Core-satellite porphyrinic MOF@CuS nanoconstructs for combined chemodynamic/photodynamic/photothermal therapy

Combined therapy has attracted extensive attention as a potential solution to overcome tumor heterogeneity and drug resistance. However, developing simple and effective multifunctional therapeutic platforms remain to be further explored. Herein, we have constructed a hybrid nanoplatform composed of a hierarchically porous porphyrinic coordination network (HP-PCN) as the core and copper sulfide (CuS) nanoparticles (NPs) as the satellites to realize combined chemodynamic therapy (CDT)/photodynamic therapy (PDT)/photothermal therapy (PTT) of cancer. HP-PCN exhibits excellent photodynamic properties but its antitumor effect is limited by the insufficient penetration depth of laser and hypoxic tumor microenvironment (TME).

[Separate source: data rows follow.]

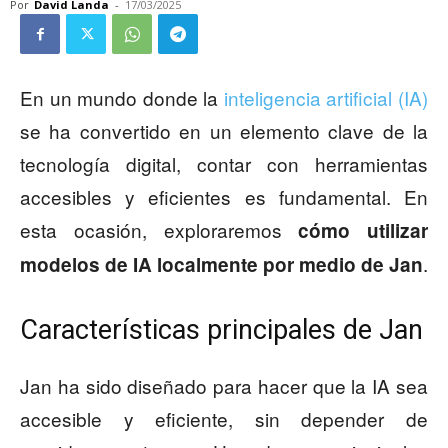
Por
David Landa
-
17/03/2025
En un mundo donde la
inteligencia artificial (IA)
se ha convertido en un elemento clave de la
tecnología digital, contar con herramientas
accesibles y eficientes es fundamental. En
esta ocasión, exploraremos
cómo utilizar
.
modelos de IA localmente por medio de Jan
Características principales de Jan
Jan ha sido diseñado para hacer que la IA sea
accesible y eficiente, sin depender de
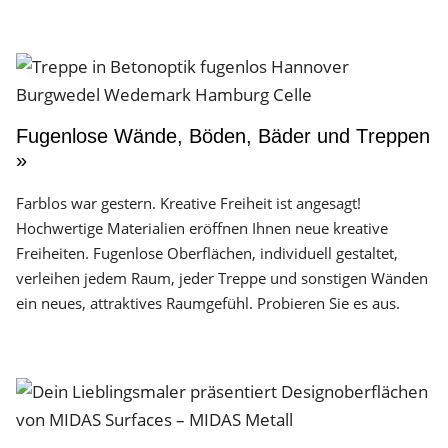
Fugenlose Wände, Böden, Bäder und Treppen
»
Farblos war gestern. Kreative Freiheit ist angesagt!
Hochwertige Materialien eröffnen Ihnen neue kreative
Freiheiten. Fugenlose Oberflächen, individuell gestaltet,
verleihen jedem Raum, jeder Treppe und sonstigen Wänden
ein neues, attraktives Raumgefühl. Probieren Sie es aus.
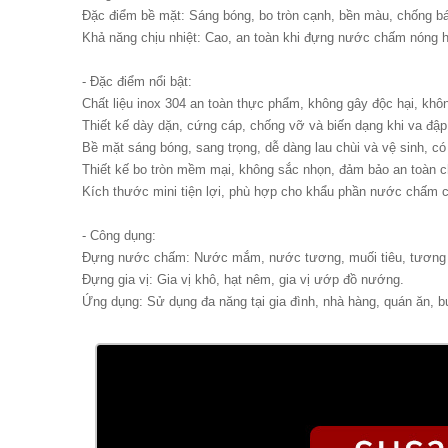
Đặc điểm bề mặt: Sáng bóng, bo tròn cạnh, bền màu, chống 
Khả năng chịu nhiệt: Cao, an toàn khi đựng nước chấm nóng h
- Đặc điểm nổi bật:
Chất liệu inox 304 an toàn thực phẩm, không gây độc hại, khôn
Thiết kế dày dặn, cứng cáp, chống vỡ và biến dạng khi va đập
Bề mặt sáng bóng, sang trọng, dễ dàng lau chùi và vệ sinh, có
Thiết kế bo tròn mềm mại, không sắc nhọn, đảm bảo an toàn 
Kích thước mini tiện lợi, phù hợp cho khẩu phần nước chấm c
- Công dụng:
Đựng nước chấm: Nước mắm, nước tương, muối tiêu, tương ớt
Đựng gia vị: Gia vị khô, hạt nêm, gia vị ướp đồ nướng.
Ứng dụng: Sử dụng đa năng tại gia đình, nhà hàng, quán ăn, bu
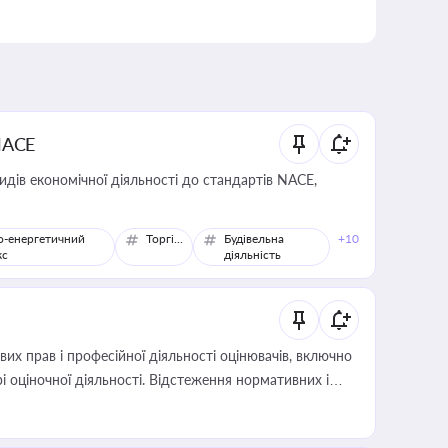
NACE
идів економічної діяльності до стандартів NACE,
о-енергетичний
Торгівля
Будівельна
+10
кс
діяльність
х прав і професійної діяльності оцінювачів, включно
і оціночної діяльності. Відстеження нормативних і
иста або бухгалтера під час оподаткування,
 статусу суб'єктів оціночної діяльності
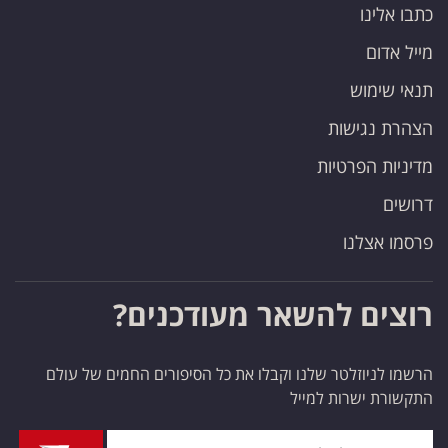
כתבו אלינו
מייל אדום
תנאי שימוש
הצהרת נגישות
מדיניות הפרטיות
דרושים
פרסמו אצלנו
רוצים להשאר מעודכנים?
הרשמו לניוזלטר שלנו וקבלו את כל הסיפורים החמים של עולם
התקשורת ישרות למייל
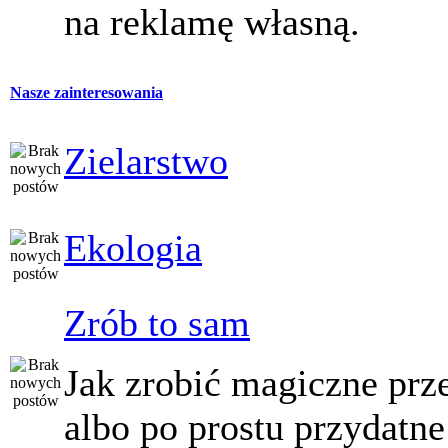
na reklamę własną.
Nasze zainteresowania
Zielarstwo
Ekologia
Zrób to sam
Jak zrobić magiczne prz
albo po prostu przydatne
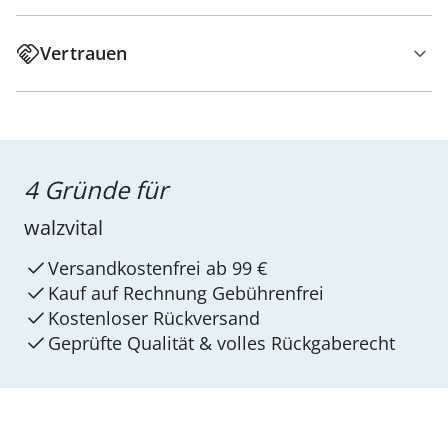
Vertrauen
4 Gründe für
walzvital
Versandkostenfrei ab 99 €
Kauf auf Rechnung Gebührenfrei
Kostenloser Rückversand
Geprüfte Qualität & volles Rückgaberecht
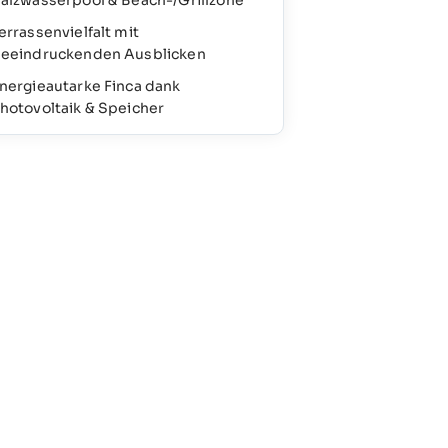
alzwasserpool & Beach-/Grillzone
errassenvielfalt mit
eeindruckenden Ausblicken
nergieautarke Finca dank
hotovoltaik & Speicher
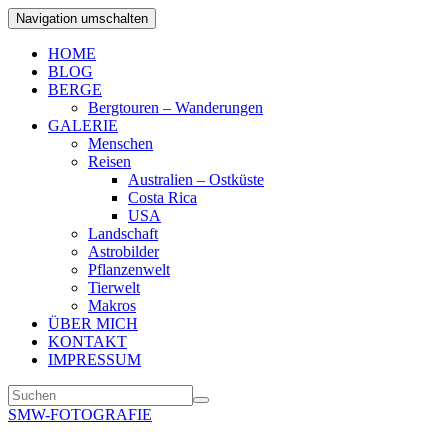
Navigation umschalten
HOME
BLOG
BERGE
Bergtouren – Wanderungen
GALERIE
Menschen
Reisen
Australien – Ostküste
Costa Rica
USA
Landschaft
Astrobilder
Pflanzenwelt
Tierwelt
Makros
ÜBER MICH
KONTAKT
IMPRESSUM
SMW-FOTOGRAFIE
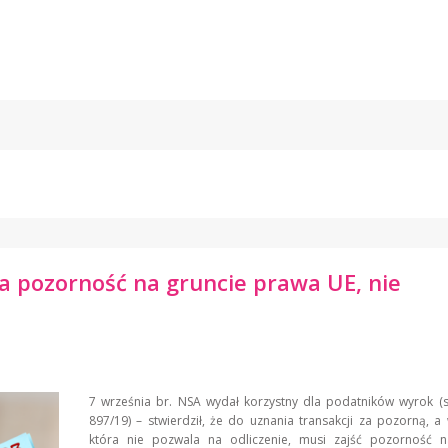
a pozorność na gruncie prawa UE, nie
7 września br. NSA wydał korzystny dla podatników wyrok (s
897/19) – stwierdził, że do uznania transakcji za pozorną, a 
która nie pozwala na odliczenie, musi zajść pozorność n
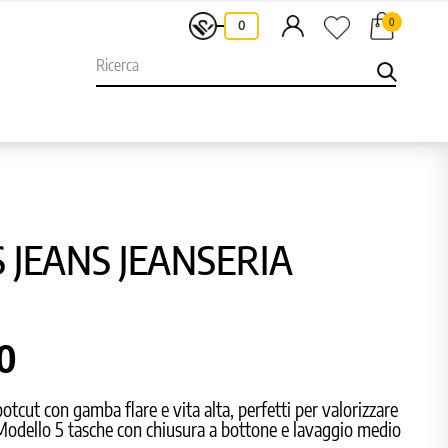
0
-
0
 JEANS JEANSERIA
50
otcut con gamba flare e vita alta, perfetti per valorizzare
 Modello 5 tasche con chiusura a bottone e lavaggio medio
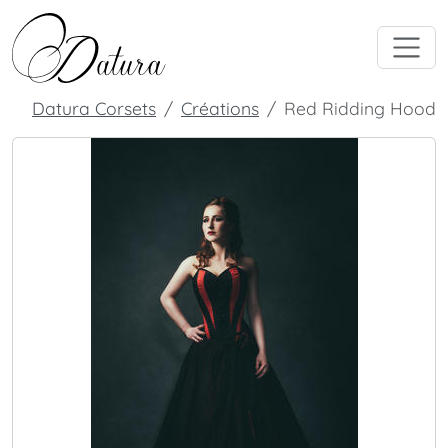
Datura Corsets
Créations
Red Ridding Hood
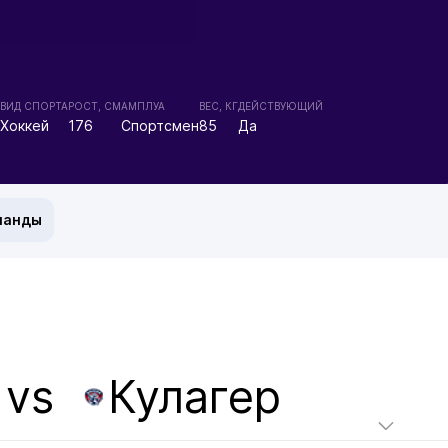
ВИД СПОРТА
РОСТ, СМ
АМПЛУА
ВЕС, КГ
ДЕЙСТВУЮЩИЙ
Хоккей
176
Спортсмен
85
Да
манды
vs
Кулагер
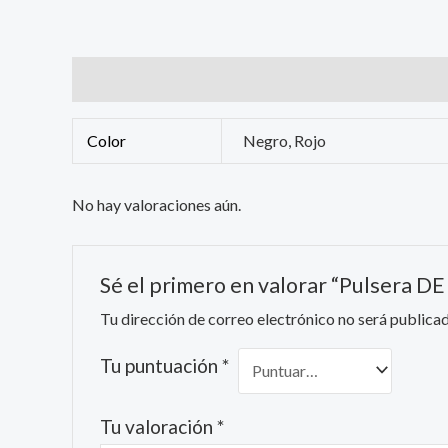
Información adicional
Valoraciones (0)
Color
Negro, Rojo
No hay valoraciones aún.
Sé el primero en valorar “Pulsera D
Tu dirección de correo electrónico no será publicad
Tu puntuación
*
Tu valoración
*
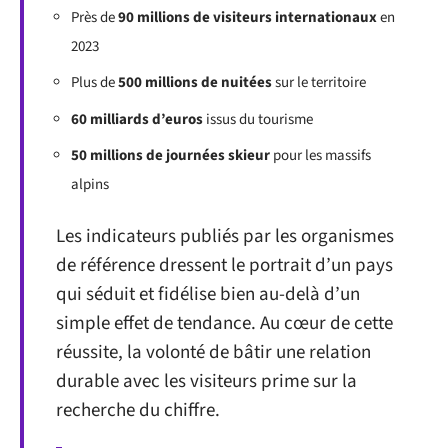
Près de
90 millions de visiteurs internationaux
en
2023
Plus de
500 millions de nuitées
sur le territoire
60 milliards d’euros
issus du tourisme
50 millions de journées skieur
pour les massifs
alpins
Les indicateurs publiés par les organismes
de référence dressent le portrait d’un pays
qui séduit et fidélise bien au-delà d’un
simple effet de tendance. Au cœur de cette
réussite, la volonté de bâtir une relation
durable avec les visiteurs prime sur la
recherche du chiffre.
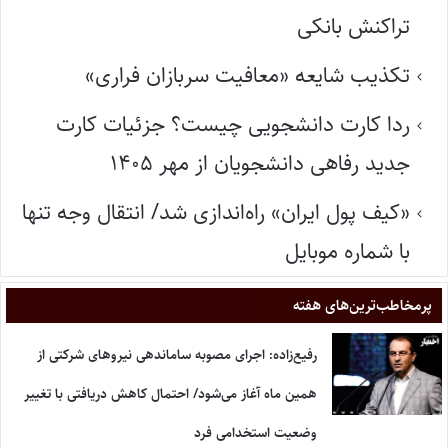
تراکنش بانکی
تکذیب شایعه «معافیت سربازان فراری»
ردا کارت دانشجویی چیست؟ جزئیات کارت
جدید رفاهی دانشجویان از مهر ۱۴۰۵
«کیف پول ایران» راه‌اندازی شد/ انتقال وجه تنها
با شماره موبایل
پر‌مخاطب‌ترین‌های هفته
رفیع‌زاده: اجرای مصوبه ساماندهی نیروهای شرکتی از
همین ماه آغاز می‌شود/ احتمال کاهش دریافتی با تغییر
وضعیت استخدامی فرد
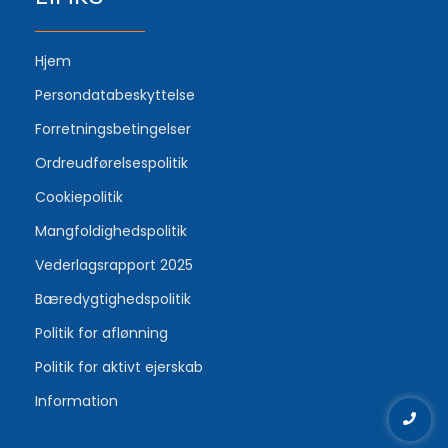
Hjem
Persondatabeskyttelse
Forretningsbetingelser
Ordreudførelsespolitik
Cookiepolitik
Mangfoldighedspolitik
Vederlagsrapport 2025
Bæredygtighedspolitik
Politik for aflønning
Politik for aktivt ejerskab
Information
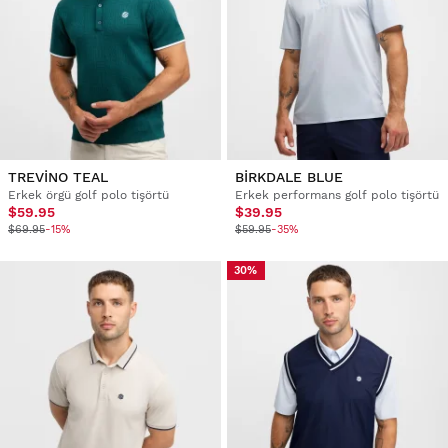
TREVINO TEAL
BIRKDALE BLUE
Erkek örgü golf polo tişörtü
Erkek performans golf polo tişörtü
$59.95
$39.95
$69.95
-15%
$59.95
-35%
30%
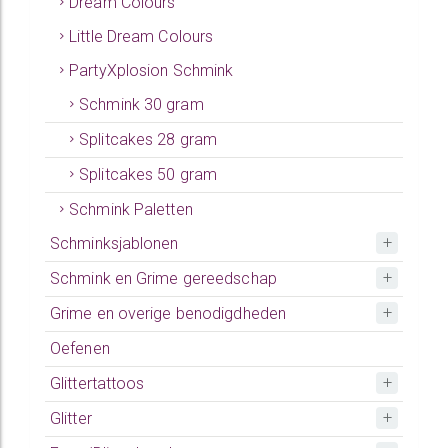
Dream Colours
Little Dream Colours
PartyXplosion Schmink
Schmink 30 gram
Splitcakes 28 gram
Splitcakes 50 gram
Schmink Paletten
Schminksjablonen
Schmink en Grime gereedschap
Grime en overige benodigdheden
Oefenen
Glittertattoos
Glitter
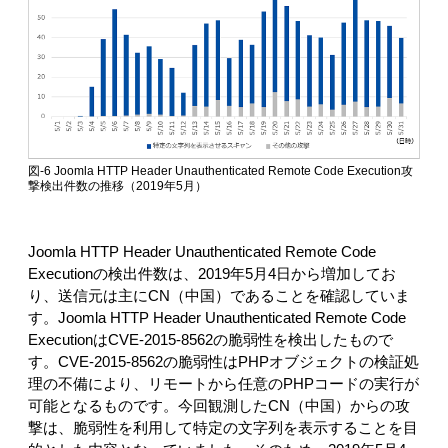
図-6 Joomla HTTP Header Unauthenticated Remote Code Execution攻
撃検出件数の推移（2019年5月）
Joomla HTTP Header Unauthenticated Remote Code
Executionの検出件数は、2019年5月4日から増加してお
り、送信元は主にCN（中国）であることを確認していま
す。Joomla HTTP Header Unauthenticated Remote Code
ExecutionはCVE-2015-8562の脆弱性を検出したもので
す。CVE-2015-8562の脆弱性はPHPオブジェクトの検証処
理の不備により、リモートから任意のPHPコードの実行が
可能となるものです。今回観測したCN（中国）からの攻
撃は、脆弱性を利用して特定の文字列を表示することを目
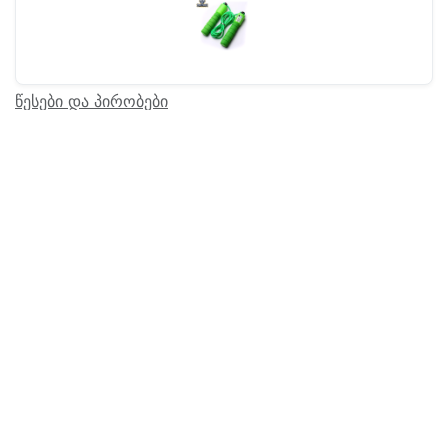
წესები და პირობები
Barcode:
17500260
დაგვიკავშირდით
|
მდ​ებ​​არეობა
|
მომსახურება
|
სასაჩუქრე ბარათი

To overcome the shortcomings of photodynamic monotherapy, we introduce negatively charged CuS NPs on the HP-PCN surface taking advantage of its porous structure and positive surface charge to fabricate core-satellite HP-PCN@CuS nanoplatform. CuS NPs have excellent photothermal performances and additional CDT function by reacting with hydrogen peroxide in the TME. The integration of HP-PCN and CuS NPs enables the hybrid nanosystem more potent antitumor efficiency. In vitro and in vivo experiments have shown that HP-PCN@CuS presents an combined CDT/PDT/PTT effect to significantly inhibit tumor growth with low systemic toxicity. This study provides a promising strategy to fabricate multifunctional therapeutic nanoplatforms for effective and combined antitumor applications.